Raketenschirm : Kühle Kalküle

Der Rückzug vom Raketenschirm zeigt: Barack Obamas neuer Realismus in der Außenpolitik kennt kaum Grenzen. Das hat seinen Preis.

Malte Lehming

Um das Wesen amerikanischer Außenpolitik zu verstehen, kann man sich ins Kino setzen und einen zweistündigen Film sehen. Er heißt „Die glorreichen Sieben“ (The Magnificent Seven) und stammt aus dem Jahr 1960. In dem Western wird ein mexikanisches Dorf regelmäßig von bewaffneten Banditen terrorisiert und ausgeplündert. Die Dorfbewohner suchen Hilfe bei sieben verarmten, aber versierten Revolvermännern aus einer US-amerikanischen Grenzstadt. Die Dörfler haben nicht viel, ihr Entgeld für die Hilfe ist schlecht, dennoch kämpfen die glorreichen Sieben bis zum letzten Gefecht. Das wird zwar gewonnen, aber vier von ihnen kommen dabei ums Leben.

Ohne Idealismus – jene starke Überzeugung, die Schwachen gegen die Starken und die Guten gegen die Bösen verteidigen zu wollen –, wären viele Entscheidungen der letzten hundert Jahre amerikanischer Geschichte wohl anders ausgefallen. Vom Eintritt in den Ersten Weltkrieg („The war to end all wars“ – Der Krieg, der das Kriegführen beenden sollte) über Korea, Vietnam, Somalia, den Balkan und Irak hätte die reine Rückbesinnung auf ureigene Interessen oder ein strenges Kosten-Nutzen-Kalkül die interventionistischen Neigungen stark begrenzt. Auch, wenn es hier und dort um Machtpolitik ging, war der Ertrag doch meist nicht höher als der der glorreichen Sieben.

Unter George W. Bush und dessen von neokonservativer Ideologie geprägter Außenpolitik wurde das idealistische Moment übertrieben. Sein Nachfolger, Barack Obama, kehrt daher zum Realismus zurück. Lässt sich auch der Realismus übertreiben? Unter Bush war etwa die enge Bindung an Osteuropa eine Konstante, die aus den Zeiten des Kalten Krieges resultierte. Die Abneigung gegen die Sowjets, der Freiheitswille der Dissidenten, der Glaube an Demokratie und Menschenrechte, die Erweiterung der Nato: Diese Ideologie verband und bildete einen Kontrast zum Hyperrealismus vieler Kontinentaleuropäer.

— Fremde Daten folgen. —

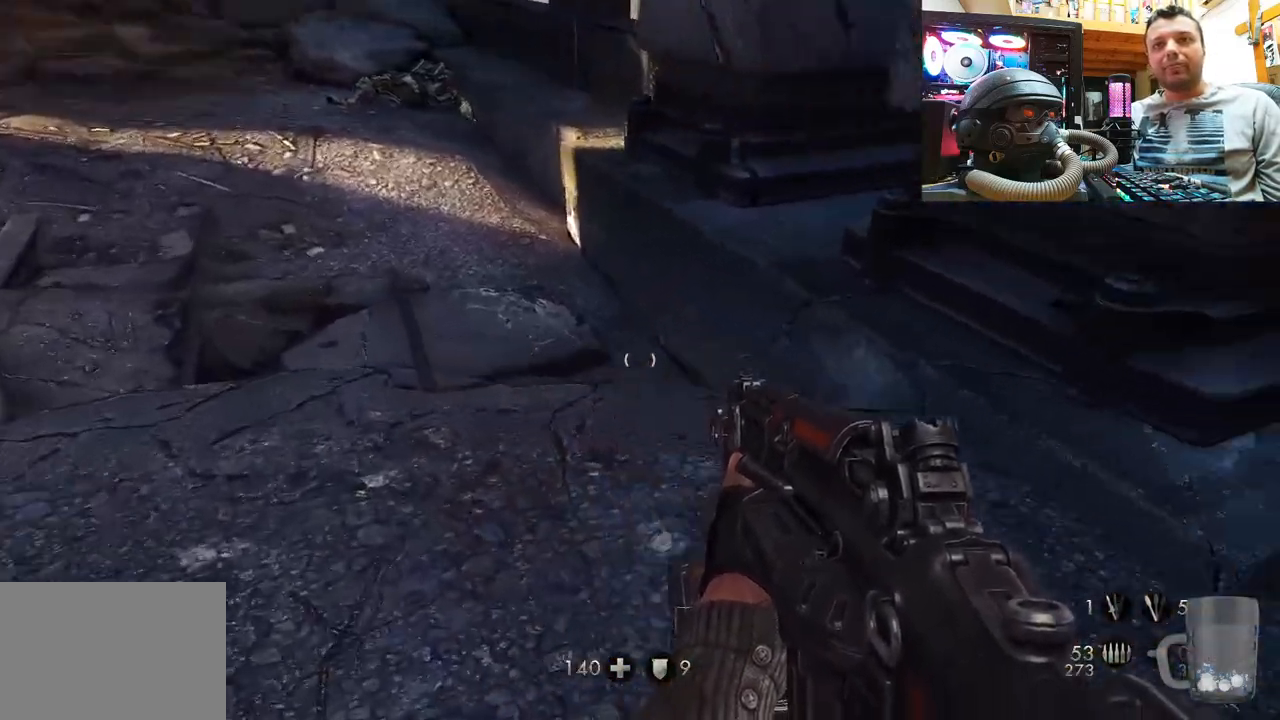
{"buttons": [], "left_stick": "up-left", "right_stick": "center", "events": [[167, "right_stick", "down-right"], [467, "left_stick", "up-left"], [467, "right_stick", "center"]]}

Obama dagegen ist diese Gefühlsgeschichte fremd. Er braucht eine Neubeziehung zu Russland für seine Iran- und Abrüstungspolitik. Also suspendiert er kurzerhand die Pläne für eine Raketenabwehr. Im Verhältnis zu China haben die Geschäfte ebenfalls längst Vorrang vor den Menschenrechten bekommen. Im Irak und in Afghanistan scheint ihm inzwischen mehr an einem gelingenden Abzug zu liegen als an einer gelungenen Mission. Obamas Realismus kennt keine Grenzen.

Das ist einerseits gut, bringt aber andererseits eine neue Unberechenbarkeit in die amerikanische Außenpolitik. Beispiel Nahost. Ein Teil des idealistischen Erbes der Vereinigten Staaten ist deren breite moralische, wirtschaftliche und militärische Unterstützung des Staates Israel, der sich gegen die Feindseligkeiten von mehr als einer Milliarde Moslems behaupten muss. Realpolitisch betrachtet haftet dieser Unterstützung oft etwas Irreales an. Denn Reduktionen auf vermeintlich innenpolitische Interessen (zionistische Evangelikale, jüdische Lobby) greifen als Erklärung zu kurz und tendieren zur Pseudorationalisierung.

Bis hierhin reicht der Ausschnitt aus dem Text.